Work order: Return every line of source text in the listing below without any change, and leave the pictures out of your answer.

(Source text of formatted documents)
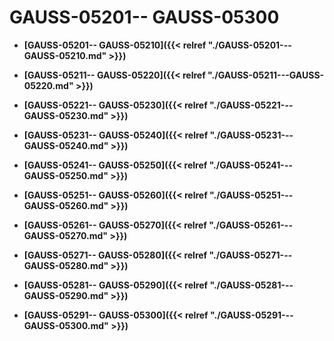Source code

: # GAUSS-05201-- GAUSS-05300<a name="ZH-CN_TOPIC_0302073372"></a>

-   **[GAUSS-05201-- GAUSS-05210]({{< relref "./GAUSS-05201---GAUSS-05210.md" >}})**

-   **[GAUSS-05211-- GAUSS-05220]({{< relref "./GAUSS-05211---GAUSS-05220.md" >}})**

-   **[GAUSS-05221-- GAUSS-05230]({{< relref "./GAUSS-05221---GAUSS-05230.md" >}})**

-   **[GAUSS-05231-- GAUSS-05240]({{< relref "./GAUSS-05231---GAUSS-05240.md" >}})**

-   **[GAUSS-05241-- GAUSS-05250]({{< relref "./GAUSS-05241---GAUSS-05250.md" >}})**

-   **[GAUSS-05251-- GAUSS-05260]({{< relref "./GAUSS-05251---GAUSS-05260.md" >}})**

-   **[GAUSS-05261-- GAUSS-05270]({{< relref "./GAUSS-05261---GAUSS-05270.md" >}})**

-   **[GAUSS-05271-- GAUSS-05280]({{< relref "./GAUSS-05271---GAUSS-05280.md" >}})**

-   **[GAUSS-05281-- GAUSS-05290]({{< relref "./GAUSS-05281---GAUSS-05290.md" >}})**

-   **[GAUSS-05291-- GAUSS-05300]({{< relref "./GAUSS-05291---GAUSS-05300.md" >}})**
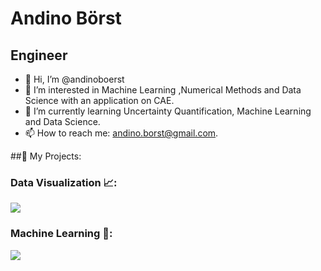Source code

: # Andino Börst
## Engineer

- 👋 Hi, I’m @andinoboerst
- 👀 I’m interested in Machine Learning ,Numerical Methods and Data Science with an application on CAE.
- 🌱 I’m currently learning Uncertainty Quantification, Machine Learning and Data Science.
- 📫 How to reach me: andino.borst@gmail.com.


##:rocket: My Projects:

### Data Visualization 📈:

[![](https://img.shields.io/badge/-%20Covid%20vs%20Temperature-000)](https://github.com/andinoboerst/Covid-19-vs.-Temperature)

### Machine Learning 🗿:

[![](https://img.shields.io/badge/-%20Blight%20Tickets%20Classification-000)](https://github.com/andinoboerst/Blight-Tickets-Detroit)
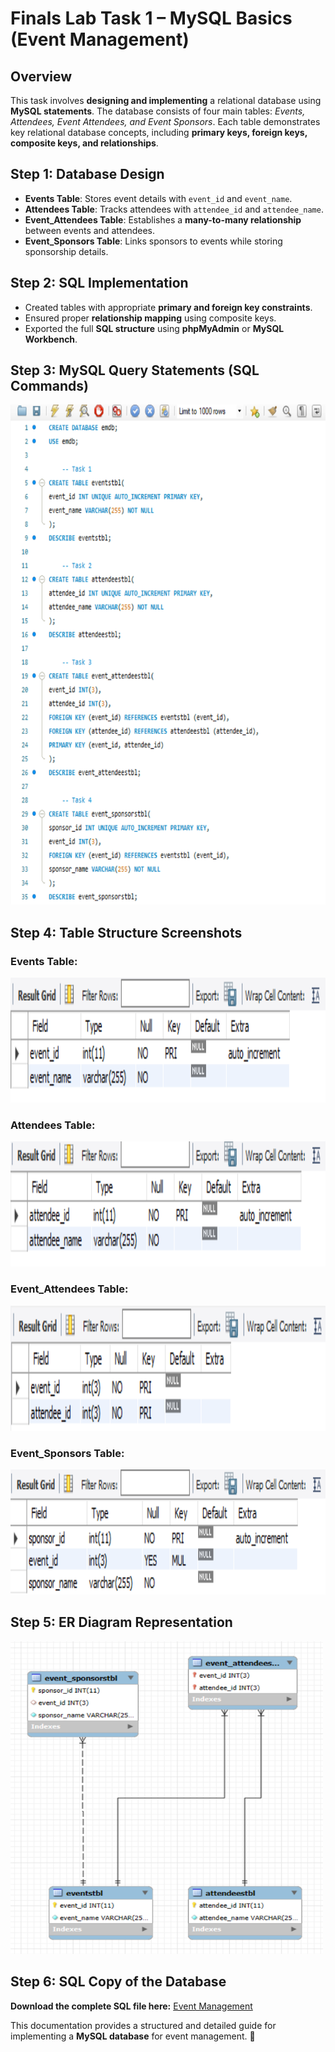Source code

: # Finals Lab Task 1 – MySQL Basics (Event Management)

## Overview
This task involves **designing and implementing** a relational database using **MySQL statements**. The database consists of four main tables: *Events, Attendees, Event Attendees, and Event Sponsors*. Each table demonstrates key relational database concepts, including **primary keys, foreign keys, composite keys, and relationships**.

## Step 1: Database Design
- **Events Table**: Stores event details with `event_id` and `event_name`.
- **Attendees Table**: Tracks attendees with `attendee_id` and `attendee_name`.
- **Event_Attendees Table**: Establishes a **many-to-many relationship** between events and attendees.
- **Event_Sponsors Table**: Links sponsors to events while storing sponsorship details.

## Step 2: SQL Implementation
- Created tables with appropriate **primary and foreign key constraints**.
- Ensured proper **relationship mapping** using composite keys.
- Exported the full **SQL structure** using **phpMyAdmin** or **MySQL Workbench**.

## Step 3: MySQL Query Statements (SQL Commands)
<img src="images/query%20statements.PNG" alt="SQL Query Output" width="600" height="800">

## Step 4: Table Structure Screenshots
### Events Table:
<img src="images/desceventstbl.PNG" alt="Events Table Preview" width="600" height="200">

### Attendees Table:
<img src="images/descattendeestbl.PNG" alt="Attendees Table Preview" width="600" height="200">

### Event_Attendees Table:
<img src="images/desceventattendeestbl.PNG" alt="Event Attendees Table Preview" width="600" height="200">

### Event_Sponsors Table:
<img src="images/desceventssponsorstbl.PNG" alt="Event Sponsors Table Preview" width="600" height="200">

## Step 5: ER Diagram Representation
<img src="images/erdft1.png" alt="Entity Relationship Diagram" width="500" height="500">

## Step 6: SQL Copy of the Database
**Download the complete SQL file here:** [Event Management](https://github.com/angelie2/EDM-Projects-Fajarito/blob/main/rawfile/FInal%20Task%201%20Event%20Management.sql)

This documentation provides a structured and detailed guide for implementing a **MySQL database** for event management. 🚀
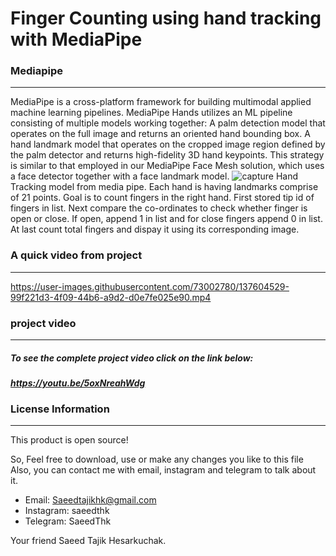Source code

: # Finger Counting using hand tracking with MediaPipe 

### Mediapipe
---
MediaPipe is a cross-platform framework for building multimodal applied machine learning pipelines.
MediaPipe Hands utilizes an ML pipeline consisting of multiple models working together: A palm detection model that operates on the full image and returns an oriented hand bounding box. A hand landmark model that operates on the cropped image region defined by the palm detector and returns high-fidelity 3D hand keypoints. This strategy is similar to that employed in our MediaPipe Face Mesh solution, which uses a face detector together with a face landmark model.
![capture](https://s21.picofile.com/file/8442372750/21_landmark.png)
Hand Tracking model from media pipe. Each hand is having landmarks comprise of 21 points. Goal is to count fingers in the right hand. First stored tip id of fingers in list. Next compare the co-ordinates to check whether finger is open or close. If open, append 1 in list and for close fingers append 0 in list. At last count total fingers and dispay it using its corresponding image.

### A quick video from project
---
https://user-images.githubusercontent.com/73002780/137604529-99f221d3-4f09-44b6-a9d2-d0e7fe025e90.mp4



### project video
---
##### To see the complete project video click on the link below:
***https://youtu.be/5oxNreahWdg***


### License Information
---
This product is open source!

So, Feel free to download, use or make any changes you like to this file
Also, you can contact me with email, instagram and telegram to talk about it.
+ Email: Saeedtajikhk@gmail.com
+ Instagram: saeedthk
+ Telegram: SaeedThk

Your friend Saeed Tajik Hesarkuchak.
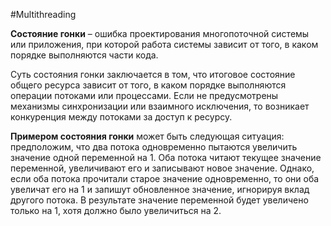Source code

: #Multithreading

**Состояние гонки** – ошибка проектирования многопоточной системы или приложения, при которой работа системы зависит от того, в каком порядке выполняются части кода.

Суть состояния гонки заключается в том, что итоговое состояние общего ресурса зависит от того, в каком порядке выполняются операции потоками или процессами.  Если не предусмотрены механизмы синхронизации или взаимного исключения, то возникает конкуренция между потоками за доступ к ресурсу.

**Примером состояния гонки** может быть следующая ситуация: предположим, что два потока одновременно пытаются увеличить значение одной переменной на 1. 
Оба потока читают текущее значение переменной, увеличивают его и записывают новое значение. Однако, если оба потока прочитали старое значение   одновременно, то они оба увеличат его на 1 и запишут обновленное значение, игнорируя вклад другого потока. В результате значение переменной будет увеличено только на 1, хотя должно было увеличиться на 2.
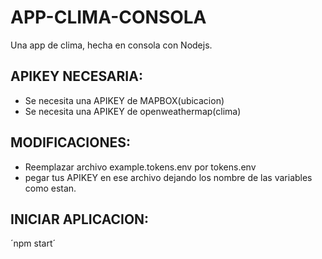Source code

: # APP-CLIMA-CONSOLA
Una app de clima, hecha en consola con Nodejs.

## APIKEY NECESARIA:
- Se necesita una APIKEY de MAPBOX(ubicacion)
- Se necesita una APIKEY de openweathermap(clima)

## MODIFICACIONES:

- Reemplazar archivo example.tokens.env por tokens.env
- pegar tus APIKEY en ese archivo dejando los nombre de las variables como estan.

## INICIAR APLICACION:
´npm start´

Solution:
Source code

: # GAUSS-05201-- GAUSS-05300<a name="ZH-CN_TOPIC_0302073372"></a>

-   **[GAUSS-05201-- GAUSS-05210]({{< relref "./GAUSS-05201---GAUSS-05210.md" >}})**

-   **[GAUSS-05211-- GAUSS-05220]({{< relref "./GAUSS-05211---GAUSS-05220.md" >}})**

-   **[GAUSS-05221-- GAUSS-05230]({{< relref "./GAUSS-05221---GAUSS-05230.md" >}})**

-   **[GAUSS-05231-- GAUSS-05240]({{< relref "./GAUSS-05231---GAUSS-05240.md" >}})**

-   **[GAUSS-05241-- GAUSS-05250]({{< relref "./GAUSS-05241---GAUSS-05250.md" >}})**

-   **[GAUSS-05251-- GAUSS-05260]({{< relref "./GAUSS-05251---GAUSS-05260.md" >}})**

-   **[GAUSS-05261-- GAUSS-05270]({{< relref "./GAUSS-05261---GAUSS-05270.md" >}})**

-   **[GAUSS-05271-- GAUSS-05280]({{< relref "./GAUSS-05271---GAUSS-05280.md" >}})**

-   **[GAUSS-05281-- GAUSS-05290]({{< relref "./GAUSS-05281---GAUSS-05290.md" >}})**

-   **[GAUSS-05291-- GAUSS-05300]({{< relref "./GAUSS-05291---GAUSS-05300.md" >}})**
Source code

: # Andino Börst
## Engineer

- 👋 Hi, I’m @andinoboerst
- 👀 I’m interested in Machine Learning ,Numerical Methods and Data Science with an application on CAE.
- 🌱 I’m currently learning Uncertainty Quantification, Machine Learning and Data Science.
- 📫 How to reach me: andino.borst@gmail.com.


##:rocket: My Projects:

### Data Visualization 📈:

[![](https://img.shields.io/badge/-%20Covid%20vs%20Temperature-000)](https://github.com/andinoboerst/Covid-19-vs.-Temperature)

### Machine Learning 🗿:

[![](https://img.shields.io/badge/-%20Blight%20Tickets%20Classification-000)](https://github.com/andinoboerst/Blight-Tickets-Detroit)
Source code

: # Finals Lab Task 1 – MySQL Basics (Event Management)

## Overview
This task involves **designing and implementing** a relational database using **MySQL statements**. The database consists of four main tables: *Events, Attendees, Event Attendees, and Event Sponsors*. Each table demonstrates key relational database concepts, including **primary keys, foreign keys, composite keys, and relationships**.

## Step 1: Database Design
- **Events Table**: Stores event details with `event_id` and `event_name`.
- **Attendees Table**: Tracks attendees with `attendee_id` and `attendee_name`.
- **Event_Attendees Table**: Establishes a **many-to-many relationship** between events and attendees.
- **Event_Sponsors Table**: Links sponsors to events while storing sponsorship details.

## Step 2: SQL Implementation
- Created tables with appropriate **primary and foreign key constraints**.
- Ensured proper **relationship mapping** using composite keys.
- Exported the full **SQL structure** using **phpMyAdmin** or **MySQL Workbench**.

## Step 3: MySQL Query Statements (SQL Commands)
<img src="images/query%20statements.PNG" alt="SQL Query Output" width="600" height="800">

## Step 4: Table Structure Screenshots
### Events Table:
<img src="images/desceventstbl.PNG" alt="Events Table Preview" width="600" height="200">

### Attendees Table:
<img src="images/descattendeestbl.PNG" alt="Attendees Table Preview" width="600" height="200">

### Event_Attendees Table:
<img src="images/desceventattendeestbl.PNG" alt="Event Attendees Table Preview" width="600" height="200">

### Event_Sponsors Table:
<img src="images/desceventssponsorstbl.PNG" alt="Event Sponsors Table Preview" width="600" height="200">

## Step 5: ER Diagram Representation
<img src="images/erdft1.png" alt="Entity Relationship Diagram" width="500" height="500">

## Step 6: SQL Copy of the Database
**Download the complete SQL file here:** [Event Management](https://github.com/angelie2/EDM-Projects-Fajarito/blob/main/rawfile/FInal%20Task%201%20Event%20Management.sql)

This documentation provides a structured and detailed guide for implementing a **MySQL database** for event management. 🚀
Source code

: # Finger Counting using hand tracking with MediaPipe 

### Mediapipe
---
MediaPipe is a cross-platform framework for building multimodal applied machine learning pipelines.
MediaPipe Hands utilizes an ML pipeline consisting of multiple models working together: A palm detection model that operates on the full image and returns an oriented hand bounding box. A hand landmark model that operates on the cropped image region defined by the palm detector and returns high-fidelity 3D hand keypoints. This strategy is similar to that employed in our MediaPipe Face Mesh solution, which uses a face detector together with a face landmark model.
![capture](https://s21.picofile.com/file/8442372750/21_landmark.png)
Hand Tracking model from media pipe. Each hand is having landmarks comprise of 21 points. Goal is to count fingers in the right hand. First stored tip id of fingers in list. Next compare the co-ordinates to check whether finger is open or close. If open, append 1 in list and for close fingers append 0 in list. At last count total fingers and dispay it using its corresponding image.

### A quick video from project
---
https://user-images.githubusercontent.com/73002780/137604529-99f221d3-4f09-44b6-a9d2-d0e7fe025e90.mp4



### project video
---
##### To see the complete project video click on the link below:
***https://youtu.be/5oxNreahWdg***


### License Information
---
This product is open source!

So, Feel free to download, use or make any changes you like to this file
Also, you can contact me with email, instagram and telegram to talk about it.
+ Email: Saeedtajikhk@gmail.com
+ Instagram: saeedthk
+ Telegram: SaeedThk

Your friend Saeed Tajik Hesarkuchak.
Source code

: #Multithreading

**Состояние гонки** – ошибка проектирования многопоточной системы или приложения, при которой работа системы зависит от того, в каком порядке выполняются части кода.

Суть состояния гонки заключается в том, что итоговое состояние общего ресурса зависит от того, в каком порядке выполняются операции потоками или процессами.  Если не предусмотрены механизмы синхронизации или взаимного исключения, то возникает конкуренция между потоками за доступ к ресурсу.

**Примером состояния гонки** может быть следующая ситуация: предположим, что два потока одновременно пытаются увеличить значение одной переменной на 1. 
Оба потока читают текущее значение переменной, увеличивают его и записывают новое значение. Однако, если оба потока прочитали старое значение   одновременно, то они оба увеличат его на 1 и запишут обновленное значение, игнорируя вклад другого потока. В результате значение переменной будет увеличено только на 1, хотя должно было увеличиться на 2.
Source code

: # APP-CLIMA-CONSOLA
Una app de clima, hecha en consola con Nodejs.

## APIKEY NECESARIA:
- Se necesita una APIKEY de MAPBOX(ubicacion)
- Se necesita una APIKEY de openweathermap(clima)

## MODIFICACIONES:

- Reemplazar archivo example.tokens.env por tokens.env
- pegar tus APIKEY en ese archivo dejando los nombre de las variables como estan.

## INICIAR APLICACION:
´npm start´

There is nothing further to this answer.